Pull out each line in the data below that contains the string "planeOp". Treat uppercase and lowercase letters as different.

[BEGIN Data rows]

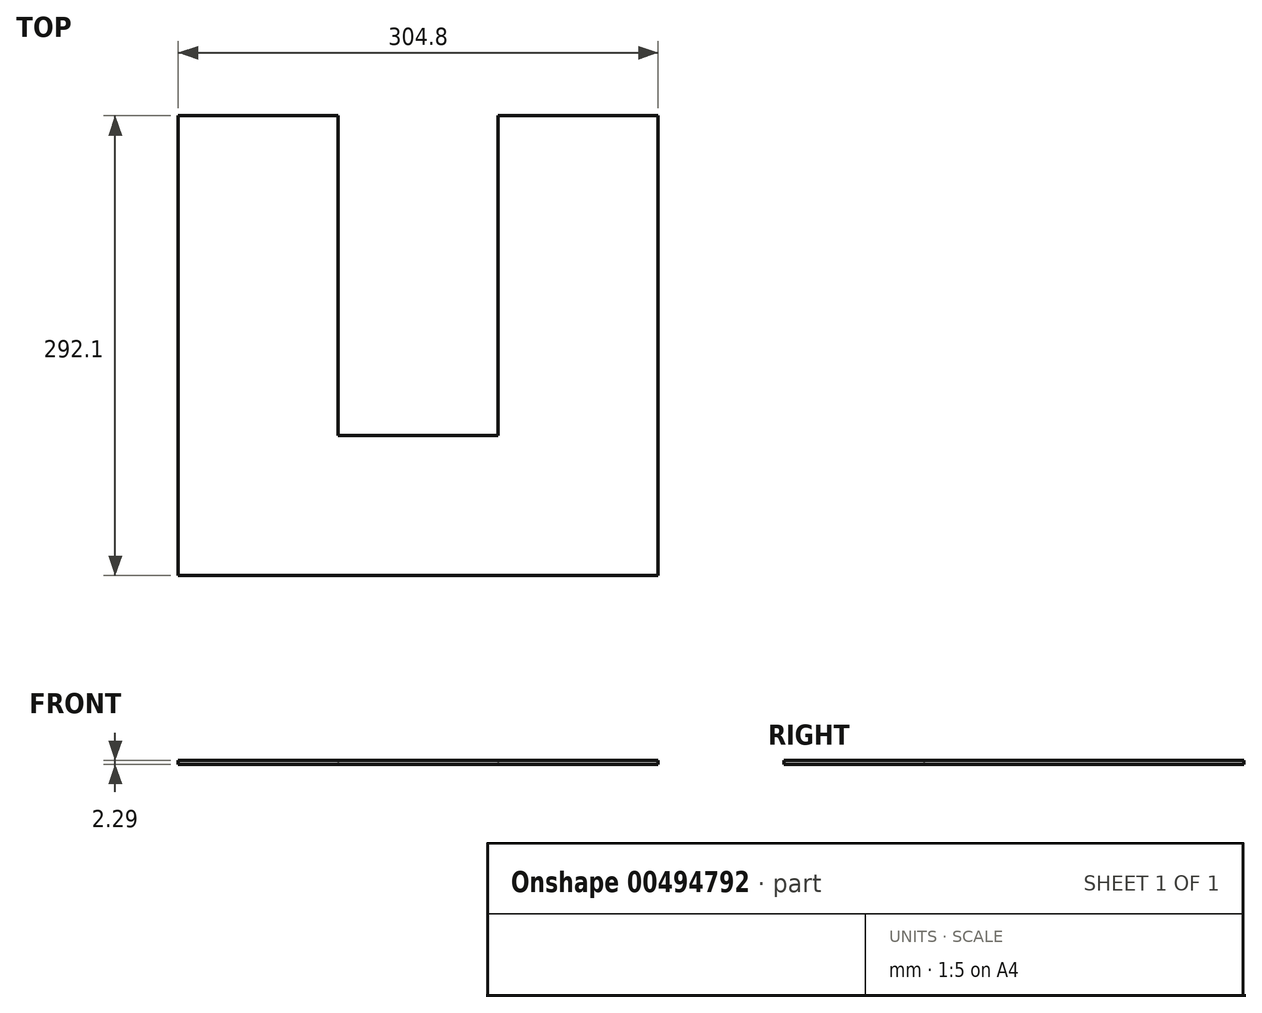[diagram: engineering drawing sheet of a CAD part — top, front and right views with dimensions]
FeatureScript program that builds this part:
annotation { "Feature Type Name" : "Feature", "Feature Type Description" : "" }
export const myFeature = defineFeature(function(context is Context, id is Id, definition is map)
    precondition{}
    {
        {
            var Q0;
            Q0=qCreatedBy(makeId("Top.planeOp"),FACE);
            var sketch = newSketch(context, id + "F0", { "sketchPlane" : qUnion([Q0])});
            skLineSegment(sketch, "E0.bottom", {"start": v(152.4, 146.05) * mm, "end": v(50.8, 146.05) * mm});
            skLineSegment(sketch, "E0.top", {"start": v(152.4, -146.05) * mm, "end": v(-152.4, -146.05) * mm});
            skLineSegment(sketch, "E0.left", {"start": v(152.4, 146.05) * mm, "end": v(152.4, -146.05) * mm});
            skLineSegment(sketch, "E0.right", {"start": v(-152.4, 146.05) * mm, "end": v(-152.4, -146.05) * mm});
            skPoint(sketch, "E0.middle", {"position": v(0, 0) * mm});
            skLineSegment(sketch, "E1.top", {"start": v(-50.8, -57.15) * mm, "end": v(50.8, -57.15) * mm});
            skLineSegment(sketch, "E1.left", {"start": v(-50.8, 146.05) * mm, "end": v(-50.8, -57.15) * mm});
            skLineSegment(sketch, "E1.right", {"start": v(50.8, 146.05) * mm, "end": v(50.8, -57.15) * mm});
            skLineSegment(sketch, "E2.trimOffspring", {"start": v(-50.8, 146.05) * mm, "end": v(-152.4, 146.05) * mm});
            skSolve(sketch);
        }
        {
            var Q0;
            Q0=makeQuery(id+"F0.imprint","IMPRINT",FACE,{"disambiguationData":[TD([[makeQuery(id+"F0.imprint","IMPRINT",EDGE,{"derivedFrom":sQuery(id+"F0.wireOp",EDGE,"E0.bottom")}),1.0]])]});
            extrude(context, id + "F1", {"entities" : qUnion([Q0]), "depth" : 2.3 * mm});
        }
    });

[END Data rows]
[BEGIN Data rows]

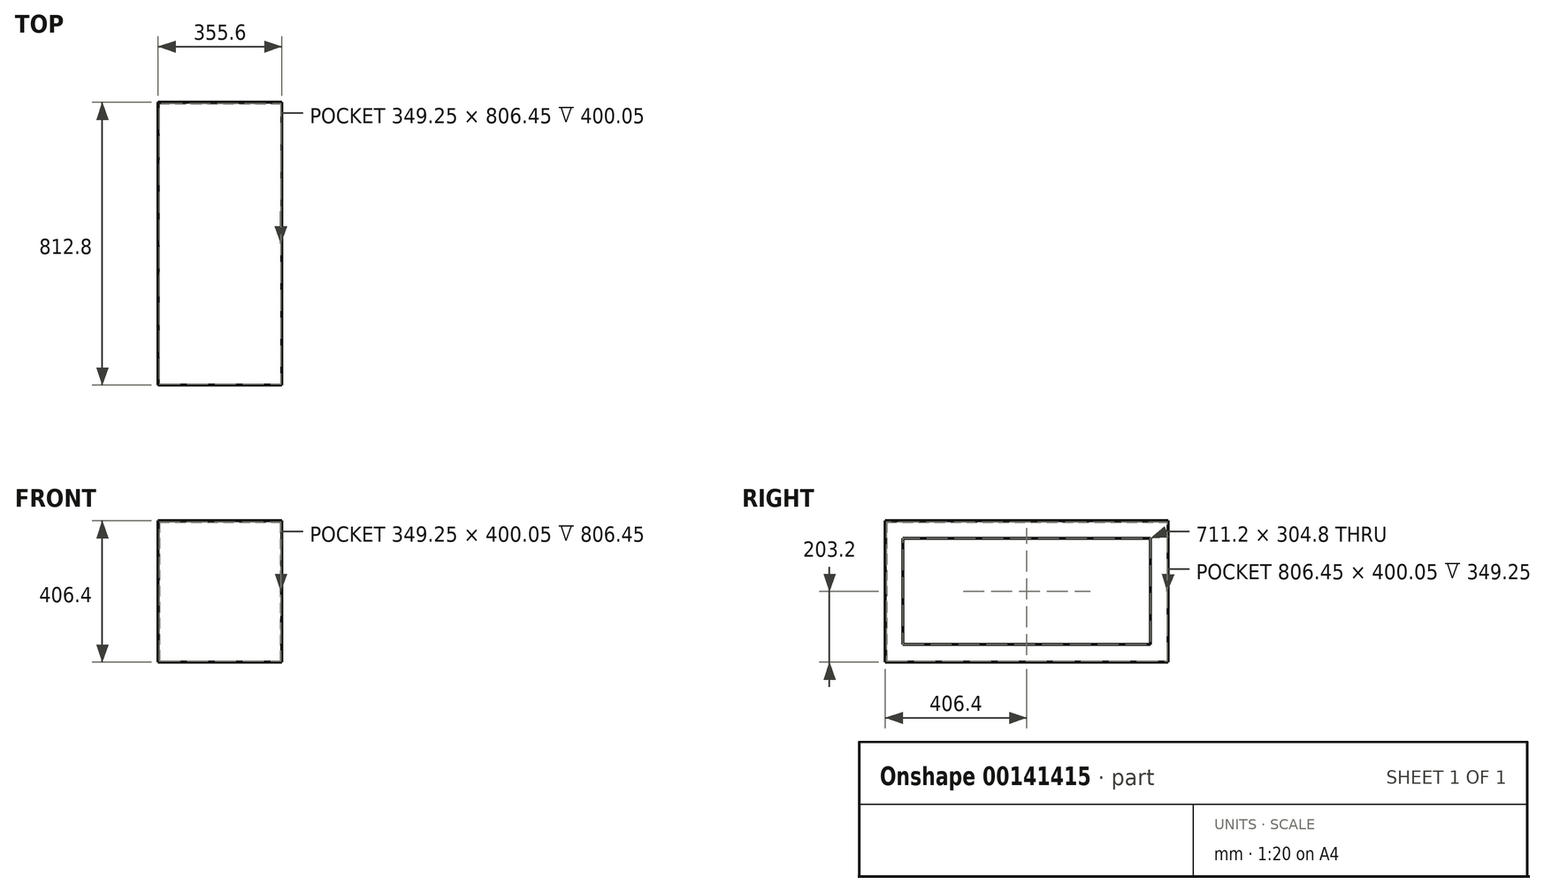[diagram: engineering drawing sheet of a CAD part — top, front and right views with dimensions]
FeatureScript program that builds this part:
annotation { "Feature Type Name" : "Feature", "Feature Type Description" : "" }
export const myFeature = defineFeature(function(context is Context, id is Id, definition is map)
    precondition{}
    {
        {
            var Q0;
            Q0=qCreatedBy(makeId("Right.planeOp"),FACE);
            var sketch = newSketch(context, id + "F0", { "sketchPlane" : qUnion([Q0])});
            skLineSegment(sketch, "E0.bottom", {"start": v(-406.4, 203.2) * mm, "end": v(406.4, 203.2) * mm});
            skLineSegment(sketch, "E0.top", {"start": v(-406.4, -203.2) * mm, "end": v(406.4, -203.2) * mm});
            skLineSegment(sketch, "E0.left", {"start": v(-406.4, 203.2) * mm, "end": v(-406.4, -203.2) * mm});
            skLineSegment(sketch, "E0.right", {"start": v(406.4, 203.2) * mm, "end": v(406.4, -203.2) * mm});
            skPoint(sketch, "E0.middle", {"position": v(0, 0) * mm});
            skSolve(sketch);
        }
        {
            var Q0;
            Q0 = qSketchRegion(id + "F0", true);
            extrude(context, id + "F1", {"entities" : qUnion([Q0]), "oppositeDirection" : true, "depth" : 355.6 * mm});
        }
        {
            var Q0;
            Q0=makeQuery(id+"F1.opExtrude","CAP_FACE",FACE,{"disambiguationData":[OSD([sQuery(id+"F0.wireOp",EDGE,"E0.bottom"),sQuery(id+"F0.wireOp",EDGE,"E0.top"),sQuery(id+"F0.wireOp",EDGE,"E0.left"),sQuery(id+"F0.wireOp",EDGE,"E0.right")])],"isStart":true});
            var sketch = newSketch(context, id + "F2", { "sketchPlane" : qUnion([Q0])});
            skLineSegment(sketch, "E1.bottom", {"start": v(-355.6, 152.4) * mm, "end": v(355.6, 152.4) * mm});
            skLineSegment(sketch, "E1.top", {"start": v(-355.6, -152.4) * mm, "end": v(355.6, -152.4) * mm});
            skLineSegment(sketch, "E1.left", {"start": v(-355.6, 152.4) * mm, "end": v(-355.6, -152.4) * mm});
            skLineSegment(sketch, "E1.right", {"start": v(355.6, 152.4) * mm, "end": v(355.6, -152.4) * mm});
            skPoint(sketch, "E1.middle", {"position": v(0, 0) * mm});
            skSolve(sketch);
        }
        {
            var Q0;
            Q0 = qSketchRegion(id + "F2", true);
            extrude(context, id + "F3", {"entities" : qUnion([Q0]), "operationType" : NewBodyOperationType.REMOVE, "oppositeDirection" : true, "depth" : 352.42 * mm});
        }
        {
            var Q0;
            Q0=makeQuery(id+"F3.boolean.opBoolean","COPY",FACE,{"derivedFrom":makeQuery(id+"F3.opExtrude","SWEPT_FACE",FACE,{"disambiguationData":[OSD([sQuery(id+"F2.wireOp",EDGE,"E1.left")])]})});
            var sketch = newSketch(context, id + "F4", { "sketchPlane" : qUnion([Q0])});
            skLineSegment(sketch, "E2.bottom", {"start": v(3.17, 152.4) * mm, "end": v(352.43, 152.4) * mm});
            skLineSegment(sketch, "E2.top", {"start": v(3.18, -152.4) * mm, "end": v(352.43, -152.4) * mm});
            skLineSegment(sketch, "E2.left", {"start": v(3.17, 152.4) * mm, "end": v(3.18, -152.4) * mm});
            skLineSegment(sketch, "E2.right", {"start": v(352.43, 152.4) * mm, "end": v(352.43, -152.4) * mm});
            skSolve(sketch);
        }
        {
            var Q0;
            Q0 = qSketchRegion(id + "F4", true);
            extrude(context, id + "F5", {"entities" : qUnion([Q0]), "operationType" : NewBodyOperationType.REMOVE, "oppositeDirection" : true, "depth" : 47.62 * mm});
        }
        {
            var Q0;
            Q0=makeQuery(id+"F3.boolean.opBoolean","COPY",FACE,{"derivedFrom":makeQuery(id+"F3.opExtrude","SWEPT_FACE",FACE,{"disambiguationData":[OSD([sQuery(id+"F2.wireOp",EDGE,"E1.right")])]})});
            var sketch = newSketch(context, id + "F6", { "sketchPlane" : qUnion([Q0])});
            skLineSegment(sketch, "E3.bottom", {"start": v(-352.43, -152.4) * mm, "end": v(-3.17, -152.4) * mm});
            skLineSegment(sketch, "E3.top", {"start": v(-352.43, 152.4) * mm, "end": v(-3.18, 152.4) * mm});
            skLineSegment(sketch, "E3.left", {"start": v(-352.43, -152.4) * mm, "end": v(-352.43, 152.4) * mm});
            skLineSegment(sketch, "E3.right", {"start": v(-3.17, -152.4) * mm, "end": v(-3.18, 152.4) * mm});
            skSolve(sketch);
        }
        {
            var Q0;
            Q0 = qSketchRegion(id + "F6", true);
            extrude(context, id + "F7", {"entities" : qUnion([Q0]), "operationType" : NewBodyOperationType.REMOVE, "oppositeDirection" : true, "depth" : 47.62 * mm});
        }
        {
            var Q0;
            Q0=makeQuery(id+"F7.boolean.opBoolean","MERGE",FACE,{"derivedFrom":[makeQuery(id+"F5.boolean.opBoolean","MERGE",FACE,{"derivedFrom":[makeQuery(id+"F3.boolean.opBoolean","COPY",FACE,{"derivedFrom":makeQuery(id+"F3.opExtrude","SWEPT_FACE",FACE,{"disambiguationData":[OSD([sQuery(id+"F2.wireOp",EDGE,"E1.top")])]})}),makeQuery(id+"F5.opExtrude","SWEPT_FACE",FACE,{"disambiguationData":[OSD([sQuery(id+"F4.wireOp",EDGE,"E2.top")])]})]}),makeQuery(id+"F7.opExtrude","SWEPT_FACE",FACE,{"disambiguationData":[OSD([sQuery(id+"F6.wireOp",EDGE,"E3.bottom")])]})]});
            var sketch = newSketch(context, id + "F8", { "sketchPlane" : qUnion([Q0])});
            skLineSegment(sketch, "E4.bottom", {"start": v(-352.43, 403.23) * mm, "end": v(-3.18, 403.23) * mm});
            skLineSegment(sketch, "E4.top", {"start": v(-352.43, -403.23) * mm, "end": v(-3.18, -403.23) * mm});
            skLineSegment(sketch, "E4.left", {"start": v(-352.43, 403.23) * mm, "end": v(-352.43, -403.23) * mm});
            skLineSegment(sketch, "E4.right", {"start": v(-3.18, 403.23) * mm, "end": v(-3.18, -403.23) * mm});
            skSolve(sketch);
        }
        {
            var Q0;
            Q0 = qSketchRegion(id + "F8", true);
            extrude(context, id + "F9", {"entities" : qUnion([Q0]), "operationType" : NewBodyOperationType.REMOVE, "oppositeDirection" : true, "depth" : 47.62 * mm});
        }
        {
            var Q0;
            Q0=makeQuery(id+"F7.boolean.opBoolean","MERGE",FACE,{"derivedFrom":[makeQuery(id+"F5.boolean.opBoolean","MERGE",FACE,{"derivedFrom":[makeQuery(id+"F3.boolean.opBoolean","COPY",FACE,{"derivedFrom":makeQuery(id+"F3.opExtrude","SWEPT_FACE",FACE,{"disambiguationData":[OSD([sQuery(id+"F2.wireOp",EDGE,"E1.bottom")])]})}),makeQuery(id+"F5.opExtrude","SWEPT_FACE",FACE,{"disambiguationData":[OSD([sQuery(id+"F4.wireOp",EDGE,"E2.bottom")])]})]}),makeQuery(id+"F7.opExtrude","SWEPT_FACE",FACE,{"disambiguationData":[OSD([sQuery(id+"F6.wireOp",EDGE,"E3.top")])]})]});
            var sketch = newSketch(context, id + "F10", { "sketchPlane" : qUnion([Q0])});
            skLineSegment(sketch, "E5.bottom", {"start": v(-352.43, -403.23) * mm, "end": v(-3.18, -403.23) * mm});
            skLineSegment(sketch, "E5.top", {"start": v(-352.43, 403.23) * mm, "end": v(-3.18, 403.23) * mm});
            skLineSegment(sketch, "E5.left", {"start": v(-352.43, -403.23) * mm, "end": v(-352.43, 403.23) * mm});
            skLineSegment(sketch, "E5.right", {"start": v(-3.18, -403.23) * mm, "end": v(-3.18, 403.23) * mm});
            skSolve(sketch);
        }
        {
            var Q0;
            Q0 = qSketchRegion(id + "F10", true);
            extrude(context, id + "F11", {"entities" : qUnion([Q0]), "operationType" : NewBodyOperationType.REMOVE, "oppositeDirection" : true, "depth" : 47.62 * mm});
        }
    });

[END Data rows]

* _Answer for this exercise_:
            Q0=qCreatedBy(makeId("Top.planeOp"),FACE);
            Q0=qCreatedBy(makeId("Right.planeOp"),FACE);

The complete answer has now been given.